QUAND TOUT BASCULE
C'était un mercredi. Le ciel était étrangement calme, comme s'il savait. Entre midi et deux, j'entendis des pleurs étouffés dans le salon. Ma tante sanglotait, mes cousins étaient silencieux, les adultes chuchotaient. J'appris que mes parents revenaient d'Europe ce jour-là. Mais leur voiture n'était jamais arrivée à la maison. Un accident. Un violent choc. Ils étaient partis, tous les deux, en un instant. Mon monde s'effondra. J'avais neuf ans.
Après les funérailles, ma vie prit un virage brutal. J'allais vivre chez mon oncle paternel, un homme que je connaissais à peine. Il était souvent venu manger chez nous, toujours souriant, poli avec mes parents. Mais une fois la porte de sa maison refermée derrière moi, je découvris un autre visage.
La maison était sombre, silencieuse, glaciale. Sa femme, que je devais appeler "tata Yvette", me lança un regard dur dès le premier soir. Il n'y avait pas de chambre pour moi. On m'installa sur un matelas usé, dans le couloir, juste à côté des toilettes. "T’es plus chez toi ici. Tu fais partie de cette maison, alors tu travailles comme tout le monde", me dit-elle sans détour.
Dès l'aube, elle me réveillait à coups de balai sur le matelas. Je devais balayer, laver les sols, nettoyer les vitres, aller au marché avec une liste interminable, cuisiner, faire la vaisselle. J'étais une enfant, mais mes mains étaient celles d'une servante. Je n'avais plus de jouets, plus de livres, plus de câlins.
Mon oncle, lui, ne disait rien. Il fumait ses cigares dans le salon, écoutait de la musique fort, rentrait tard. Il avait commencé à vendre, un à un, les biens que mes parents m’avaient laissés. "Ta mère avait trop d’argent.
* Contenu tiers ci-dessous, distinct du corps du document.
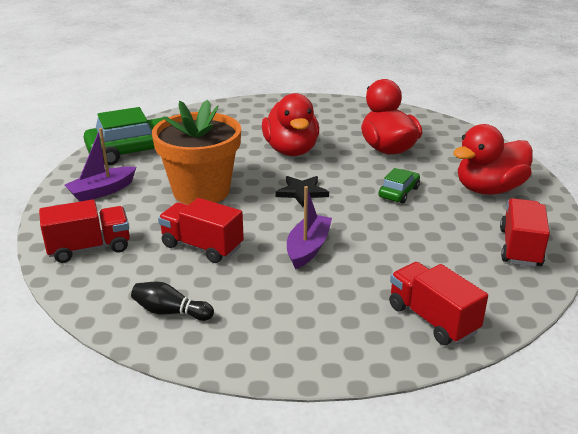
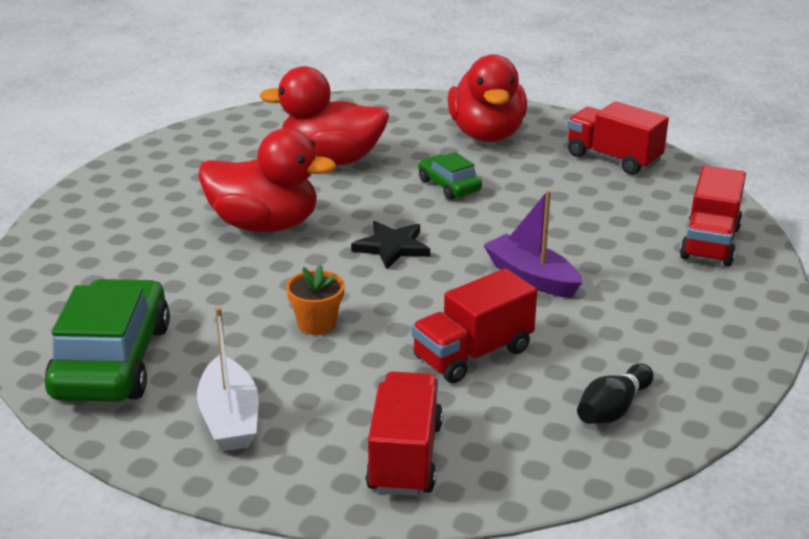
camera: 65 degrees left, 0 degrees up
purple boat [65,128,136,201] -> white boat [197,307,259,451]
orange flower pot [152,100,241,205] -> orange flower pot [286,264,345,335], size x0.41
red truck [389,262,488,345] -> red truck turned 60 degrees counterclockwise [680,165,746,266]

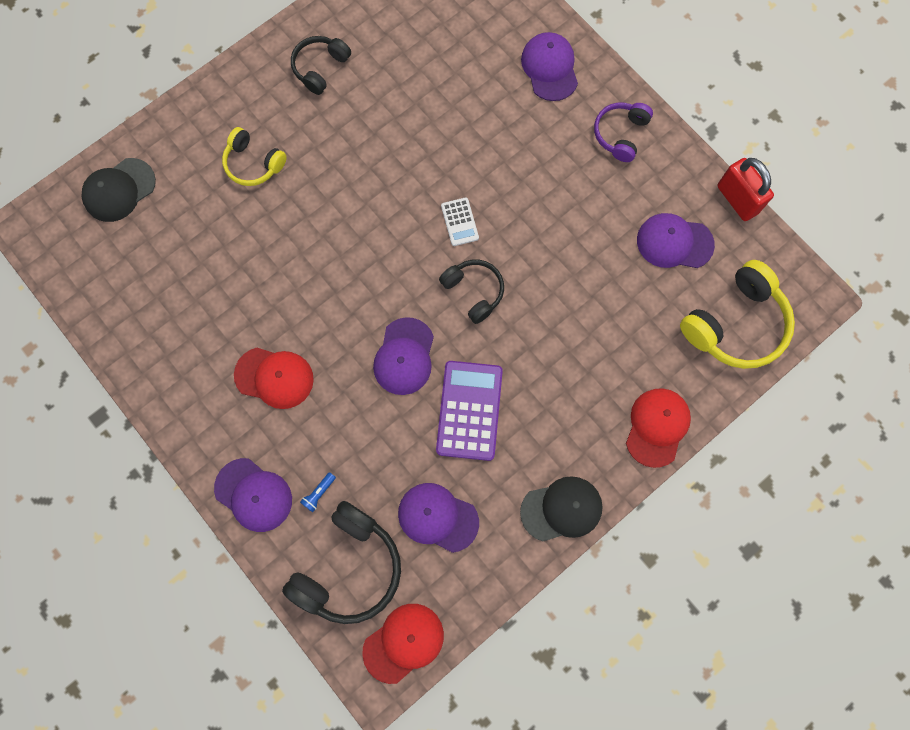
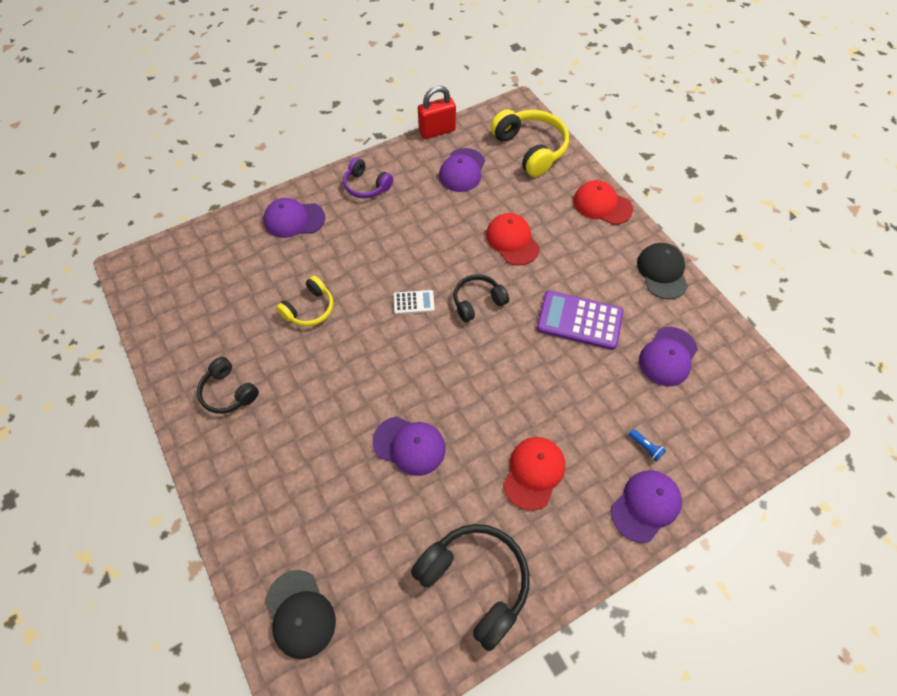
camera: 80 degrees left, 15 degrees down
yellow headphones [222,127,287,186] -> yellow headphones moved to [276,276,333,326]
black headphones [282,501,401,624] -> black headphones moved to [411,524,530,651]
red cap [362,604,444,684] -> red cap moved to [486,213,540,266]
purple cap [373,317,434,395] -> purple cap moved to [373,417,446,476]

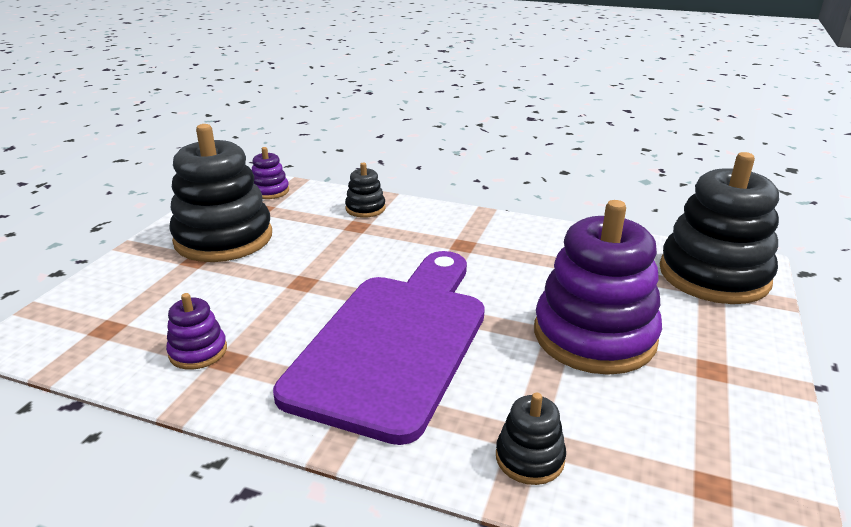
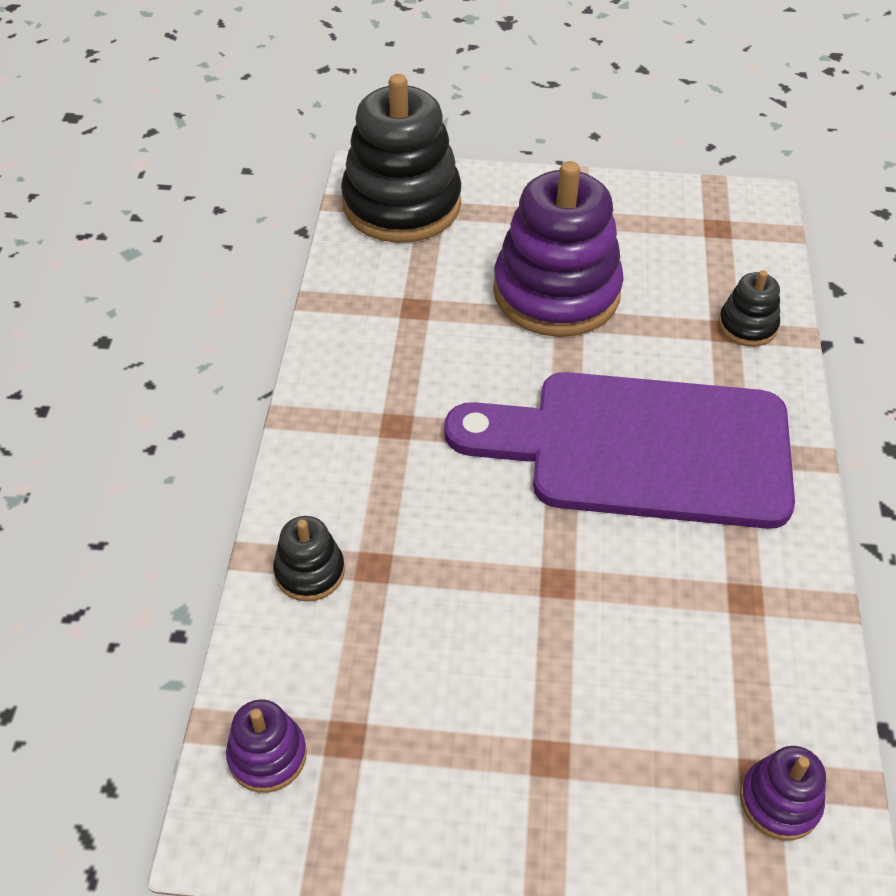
camera: 105 degrees left, 20 degrees up
purple stacking toy [166,293,227,370] -> purple stacking toy moved to [740,746,826,840]
black stacking toy [169,124,272,262] -> none

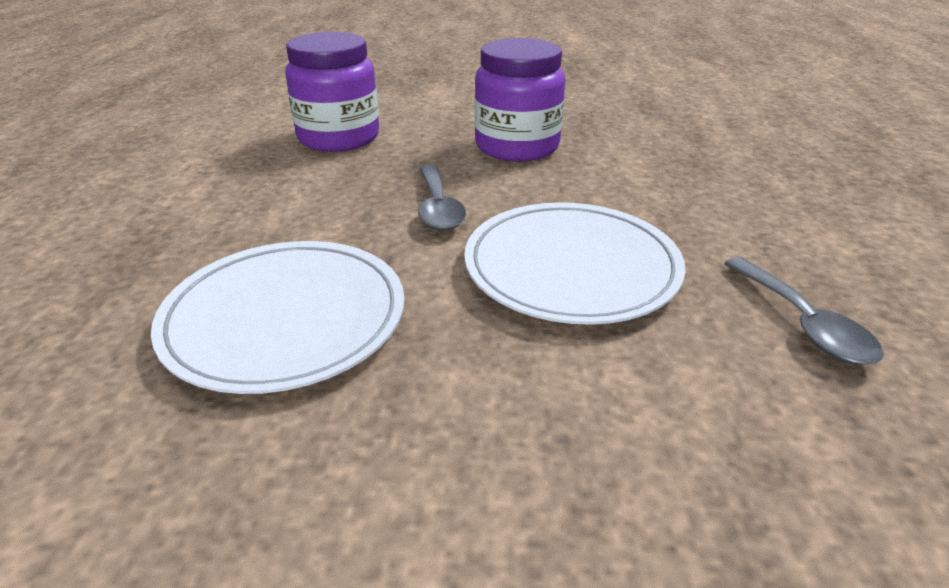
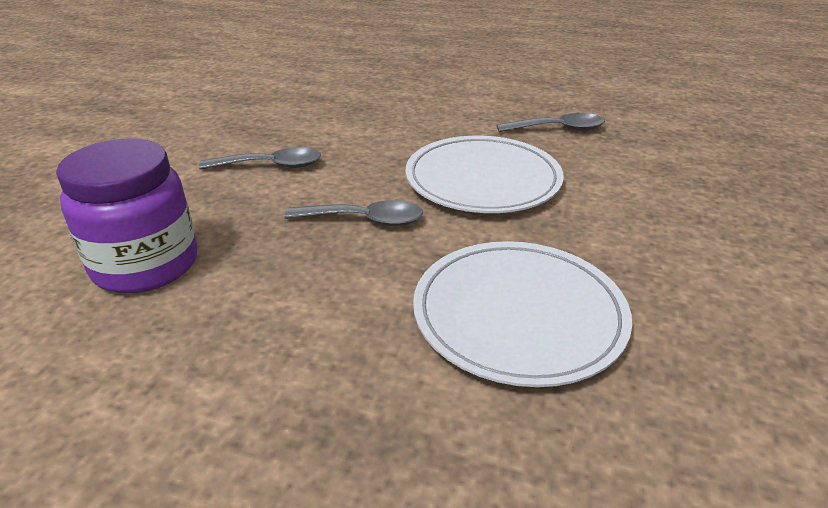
camera: 75 degrees left, 0 degrees up
purple jar [475,38,565,161] -> grey spoon [199,147,321,170]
Faut bien que ça serve à quelque chose maintenant", disait-il en riant. Il vendit la maison, les voitures, les actions... et dépensa tout en alcool, en jeux, en plaisirs personnels.
À l’école, je ne parlais à personne. J’avais honte. Mon uniforme était trop petit, mes chaussures ouvertes aux orteils. J’avais toujours faim. Je devins silencieuse, maigre, invisible. Parfois, quand je faisais une erreur, tata Yvette me giflait devant ses enfants. Ils riaient. Une fois, elle m'a enfermée dans la salle de bains toute une nuit, sans eau ni nourriture. Je pleurais doucement, pour ne réveiller personne. Personne ne m’aurait entendue.
Je devenais une ombre. Et personne ne s'en souciait.